The BBC World Service has lost its last FM radio outlet in Russia today, adding further substance to claims of a clampdown on foreign media by the country's authorities.

Russian station Bolshoye Radio today notified the BBC World Service that it plans to stop transmission of BBC programming in Russian as of this afternoon.

Bolshoye Radio was due to air BBC content at 5pm but was ordered by its owner, the financial group Finam, to pull the shows or risk being taken off air altogether.

Finam said it had received warnings from local regulatory body Federal Service for the Supervision of Mass Media, Communication and Protection of Cultural Heritage, stipulating that all of the station's output had to be produced by Bolshoye Radio.

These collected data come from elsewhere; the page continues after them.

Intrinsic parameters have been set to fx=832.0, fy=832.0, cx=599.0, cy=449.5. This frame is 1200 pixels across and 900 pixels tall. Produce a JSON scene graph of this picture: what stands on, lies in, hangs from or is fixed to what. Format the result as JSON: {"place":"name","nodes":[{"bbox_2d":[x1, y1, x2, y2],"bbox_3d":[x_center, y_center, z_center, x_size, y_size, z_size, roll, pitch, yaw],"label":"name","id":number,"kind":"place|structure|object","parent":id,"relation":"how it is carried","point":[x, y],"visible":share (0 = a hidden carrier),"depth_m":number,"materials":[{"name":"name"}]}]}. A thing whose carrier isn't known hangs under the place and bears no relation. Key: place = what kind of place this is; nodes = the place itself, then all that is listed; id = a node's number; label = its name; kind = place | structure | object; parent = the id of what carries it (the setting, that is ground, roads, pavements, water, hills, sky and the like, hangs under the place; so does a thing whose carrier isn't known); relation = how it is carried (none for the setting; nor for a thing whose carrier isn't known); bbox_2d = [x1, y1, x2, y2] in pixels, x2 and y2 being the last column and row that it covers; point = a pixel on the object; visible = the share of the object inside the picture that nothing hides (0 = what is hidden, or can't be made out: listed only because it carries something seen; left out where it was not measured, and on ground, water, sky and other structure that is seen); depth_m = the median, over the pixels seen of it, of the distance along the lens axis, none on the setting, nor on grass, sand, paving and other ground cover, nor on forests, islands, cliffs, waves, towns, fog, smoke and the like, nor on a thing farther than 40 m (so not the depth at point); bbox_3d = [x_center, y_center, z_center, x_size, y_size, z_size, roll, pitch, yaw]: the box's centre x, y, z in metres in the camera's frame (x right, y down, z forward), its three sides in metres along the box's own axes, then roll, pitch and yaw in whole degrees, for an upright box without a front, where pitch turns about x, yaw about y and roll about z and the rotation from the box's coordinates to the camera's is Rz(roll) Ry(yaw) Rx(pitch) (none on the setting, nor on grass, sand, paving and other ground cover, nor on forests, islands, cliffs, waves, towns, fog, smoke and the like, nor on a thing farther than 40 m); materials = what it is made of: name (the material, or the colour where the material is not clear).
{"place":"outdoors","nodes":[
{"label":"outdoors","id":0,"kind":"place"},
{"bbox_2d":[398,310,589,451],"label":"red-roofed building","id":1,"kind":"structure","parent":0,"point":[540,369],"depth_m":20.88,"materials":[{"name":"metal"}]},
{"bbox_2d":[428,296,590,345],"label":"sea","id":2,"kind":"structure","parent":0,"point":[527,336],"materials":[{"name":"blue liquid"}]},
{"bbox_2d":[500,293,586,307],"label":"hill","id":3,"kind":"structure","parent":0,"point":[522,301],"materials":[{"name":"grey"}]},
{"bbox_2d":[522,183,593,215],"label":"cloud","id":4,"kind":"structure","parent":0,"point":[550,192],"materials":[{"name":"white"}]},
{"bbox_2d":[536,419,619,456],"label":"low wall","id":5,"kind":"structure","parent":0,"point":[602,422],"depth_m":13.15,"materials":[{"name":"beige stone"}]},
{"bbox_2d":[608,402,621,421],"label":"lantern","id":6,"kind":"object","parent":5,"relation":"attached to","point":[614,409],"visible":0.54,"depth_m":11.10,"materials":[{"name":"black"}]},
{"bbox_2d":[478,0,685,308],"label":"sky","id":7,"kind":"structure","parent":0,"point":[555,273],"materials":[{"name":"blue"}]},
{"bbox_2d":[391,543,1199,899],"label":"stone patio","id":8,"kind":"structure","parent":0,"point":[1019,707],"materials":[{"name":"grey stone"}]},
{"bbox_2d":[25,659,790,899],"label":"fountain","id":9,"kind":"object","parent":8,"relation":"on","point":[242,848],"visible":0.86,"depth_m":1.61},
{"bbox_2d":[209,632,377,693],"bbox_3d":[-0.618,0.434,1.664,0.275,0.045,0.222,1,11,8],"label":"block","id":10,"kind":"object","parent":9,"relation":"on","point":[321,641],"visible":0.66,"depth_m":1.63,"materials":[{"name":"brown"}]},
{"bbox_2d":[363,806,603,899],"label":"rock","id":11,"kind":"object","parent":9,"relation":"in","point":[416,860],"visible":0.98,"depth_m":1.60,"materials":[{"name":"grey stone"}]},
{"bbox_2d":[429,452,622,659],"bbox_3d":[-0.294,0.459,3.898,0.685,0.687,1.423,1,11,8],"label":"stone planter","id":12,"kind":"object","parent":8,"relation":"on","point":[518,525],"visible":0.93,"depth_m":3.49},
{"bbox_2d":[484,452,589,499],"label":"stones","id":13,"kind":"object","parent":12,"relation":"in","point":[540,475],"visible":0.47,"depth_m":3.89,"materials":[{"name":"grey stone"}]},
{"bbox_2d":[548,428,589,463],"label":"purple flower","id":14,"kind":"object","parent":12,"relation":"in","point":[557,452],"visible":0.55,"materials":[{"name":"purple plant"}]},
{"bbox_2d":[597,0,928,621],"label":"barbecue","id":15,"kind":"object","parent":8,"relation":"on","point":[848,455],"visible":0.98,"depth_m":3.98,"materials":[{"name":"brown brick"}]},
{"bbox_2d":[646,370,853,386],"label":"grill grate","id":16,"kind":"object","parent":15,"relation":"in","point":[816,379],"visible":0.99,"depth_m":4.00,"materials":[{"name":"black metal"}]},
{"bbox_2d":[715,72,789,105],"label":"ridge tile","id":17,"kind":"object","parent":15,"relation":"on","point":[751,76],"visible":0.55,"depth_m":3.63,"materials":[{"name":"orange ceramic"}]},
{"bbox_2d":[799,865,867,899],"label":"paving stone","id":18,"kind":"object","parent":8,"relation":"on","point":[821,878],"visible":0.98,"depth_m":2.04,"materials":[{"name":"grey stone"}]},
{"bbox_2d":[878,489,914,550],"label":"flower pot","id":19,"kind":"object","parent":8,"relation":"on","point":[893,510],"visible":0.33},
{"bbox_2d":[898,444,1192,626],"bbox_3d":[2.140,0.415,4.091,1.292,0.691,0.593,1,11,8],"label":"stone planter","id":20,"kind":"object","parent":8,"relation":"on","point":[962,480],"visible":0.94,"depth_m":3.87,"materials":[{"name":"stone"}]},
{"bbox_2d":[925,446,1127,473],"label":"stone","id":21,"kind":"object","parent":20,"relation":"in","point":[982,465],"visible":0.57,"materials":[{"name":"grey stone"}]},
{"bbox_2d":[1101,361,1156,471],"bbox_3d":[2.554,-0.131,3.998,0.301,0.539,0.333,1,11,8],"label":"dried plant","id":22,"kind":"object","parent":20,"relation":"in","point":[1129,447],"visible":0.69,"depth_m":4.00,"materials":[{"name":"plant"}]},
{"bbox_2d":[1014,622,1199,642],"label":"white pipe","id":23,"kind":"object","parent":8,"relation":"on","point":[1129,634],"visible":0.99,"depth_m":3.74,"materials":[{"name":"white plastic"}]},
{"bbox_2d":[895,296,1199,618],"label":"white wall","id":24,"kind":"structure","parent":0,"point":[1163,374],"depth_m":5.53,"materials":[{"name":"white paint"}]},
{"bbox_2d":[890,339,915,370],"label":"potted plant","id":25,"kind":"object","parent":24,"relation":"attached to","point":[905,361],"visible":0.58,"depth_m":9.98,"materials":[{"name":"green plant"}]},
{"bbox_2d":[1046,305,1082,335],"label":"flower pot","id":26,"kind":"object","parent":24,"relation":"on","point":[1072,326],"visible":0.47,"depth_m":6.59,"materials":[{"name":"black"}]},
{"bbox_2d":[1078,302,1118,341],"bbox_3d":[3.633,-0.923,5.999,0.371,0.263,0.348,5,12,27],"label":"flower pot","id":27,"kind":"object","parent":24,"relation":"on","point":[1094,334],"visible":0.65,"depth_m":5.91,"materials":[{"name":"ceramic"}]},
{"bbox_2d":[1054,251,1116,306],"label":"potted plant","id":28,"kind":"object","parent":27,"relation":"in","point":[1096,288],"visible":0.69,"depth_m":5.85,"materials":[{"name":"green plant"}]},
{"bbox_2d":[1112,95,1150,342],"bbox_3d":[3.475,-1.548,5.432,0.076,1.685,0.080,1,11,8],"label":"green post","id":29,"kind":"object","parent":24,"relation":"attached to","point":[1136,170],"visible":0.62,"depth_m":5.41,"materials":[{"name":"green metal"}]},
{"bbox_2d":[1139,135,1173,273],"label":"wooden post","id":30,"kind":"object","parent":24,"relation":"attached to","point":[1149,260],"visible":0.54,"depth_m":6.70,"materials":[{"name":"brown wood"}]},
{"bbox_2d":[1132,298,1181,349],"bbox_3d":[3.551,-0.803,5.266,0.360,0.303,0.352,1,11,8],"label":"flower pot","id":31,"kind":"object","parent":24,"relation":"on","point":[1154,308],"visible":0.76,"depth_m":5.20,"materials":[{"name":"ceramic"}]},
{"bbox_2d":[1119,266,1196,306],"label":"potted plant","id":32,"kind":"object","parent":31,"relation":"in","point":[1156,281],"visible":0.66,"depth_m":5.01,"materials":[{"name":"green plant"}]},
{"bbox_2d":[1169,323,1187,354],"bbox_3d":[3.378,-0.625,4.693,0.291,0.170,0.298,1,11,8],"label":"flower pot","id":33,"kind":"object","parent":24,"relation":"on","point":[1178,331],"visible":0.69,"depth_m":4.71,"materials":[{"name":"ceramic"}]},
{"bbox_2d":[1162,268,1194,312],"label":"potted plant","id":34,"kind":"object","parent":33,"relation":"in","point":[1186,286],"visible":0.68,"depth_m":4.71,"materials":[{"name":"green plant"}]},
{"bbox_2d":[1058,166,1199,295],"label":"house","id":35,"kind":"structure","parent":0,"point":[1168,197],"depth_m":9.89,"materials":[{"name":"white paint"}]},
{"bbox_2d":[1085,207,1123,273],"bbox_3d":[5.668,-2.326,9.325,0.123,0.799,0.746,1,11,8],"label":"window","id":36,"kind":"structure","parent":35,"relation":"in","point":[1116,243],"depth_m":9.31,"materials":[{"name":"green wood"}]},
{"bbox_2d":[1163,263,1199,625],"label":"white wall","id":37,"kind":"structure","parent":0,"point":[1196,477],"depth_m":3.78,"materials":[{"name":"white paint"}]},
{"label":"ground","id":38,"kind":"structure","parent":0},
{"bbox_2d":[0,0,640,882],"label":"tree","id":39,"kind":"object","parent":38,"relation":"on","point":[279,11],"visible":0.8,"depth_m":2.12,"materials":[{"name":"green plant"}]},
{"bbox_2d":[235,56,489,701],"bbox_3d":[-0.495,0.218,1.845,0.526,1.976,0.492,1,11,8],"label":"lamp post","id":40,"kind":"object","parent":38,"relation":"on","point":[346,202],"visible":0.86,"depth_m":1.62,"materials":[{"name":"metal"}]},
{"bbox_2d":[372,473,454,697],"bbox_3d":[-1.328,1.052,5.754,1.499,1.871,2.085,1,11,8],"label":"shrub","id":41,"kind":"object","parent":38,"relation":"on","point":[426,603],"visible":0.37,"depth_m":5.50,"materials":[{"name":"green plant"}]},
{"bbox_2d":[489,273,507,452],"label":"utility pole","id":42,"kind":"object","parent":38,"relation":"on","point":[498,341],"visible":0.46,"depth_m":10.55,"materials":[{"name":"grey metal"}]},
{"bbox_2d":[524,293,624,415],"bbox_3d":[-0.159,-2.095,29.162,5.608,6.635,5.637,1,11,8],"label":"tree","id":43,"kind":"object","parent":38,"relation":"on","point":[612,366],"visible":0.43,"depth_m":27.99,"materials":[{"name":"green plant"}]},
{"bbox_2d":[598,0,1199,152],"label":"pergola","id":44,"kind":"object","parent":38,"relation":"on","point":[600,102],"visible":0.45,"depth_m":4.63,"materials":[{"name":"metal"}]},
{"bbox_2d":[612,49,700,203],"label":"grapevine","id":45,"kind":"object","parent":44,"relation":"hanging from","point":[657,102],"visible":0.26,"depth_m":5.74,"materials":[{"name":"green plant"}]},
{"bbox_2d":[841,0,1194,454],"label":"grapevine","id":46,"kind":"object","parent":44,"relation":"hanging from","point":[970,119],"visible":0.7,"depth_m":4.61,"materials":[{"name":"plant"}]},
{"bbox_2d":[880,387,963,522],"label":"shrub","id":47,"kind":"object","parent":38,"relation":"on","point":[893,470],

The BBC, which plans to appeal against the decision, said this stipulation contradicts the contract it had signed with Bolshoye Radio in February last year.

The BBC said that the concept document, on which the distribution agreement was based, stated that "60% of the station's total output will be original material produced by Bolshoye Radio".

The corporation also said that Bolshoye Radio planned to air up to 18% of foreign-produced content. The director of BBC Global News, Richard Sambrook, said: "The BBC entered into the relationship with Bolshoye Radio in good faith, and the licence was won in a competitive tender in February 2006.

"We cannot understand how the licence is now interpreted in a way that does not reflect the original and thorough concept documents."

Bolshoye Radio was due to broadcast BBC programming in Russian between 7am and 10am and 5pm and 8pm. The programmes included Utro na BBC, London View, BBSeva, hosted by Seva Novgordosev, and a new interactive programme Vam Slovo. A new current affairs programme was also being piloted for launch in September.

This is the third time BBC programming has been dropped in Russia in the last 18 months. At the end of 2006, Moscow station Radio Arsenal axed BBC programming and in early 2006 the St Petersburg station Radio Leningrad followed suit after pressure was once again applied by the local licensing authorities. This was the BBC Russian Service's last FM distribution partner station in Russia. It follows two other FM partner stations dropping BBC programmes over the last nine months.

The media has been under increasing threat in Russia in recent years, as the authorities have tightened their grip on broadcasters and newspapers.

The murders of Forbes editor Paul Klebnikov and investigative reporter Anna Politkovskaya have also highlighted the dangers faced by journalists in the country.

Today's decision to drop the BBC World Service, which is funded by the Foreign Office, comes a month after the UK and Russia each expelled four diplomats in a row over the assassination of London-based dissident Alexander Litvinenko.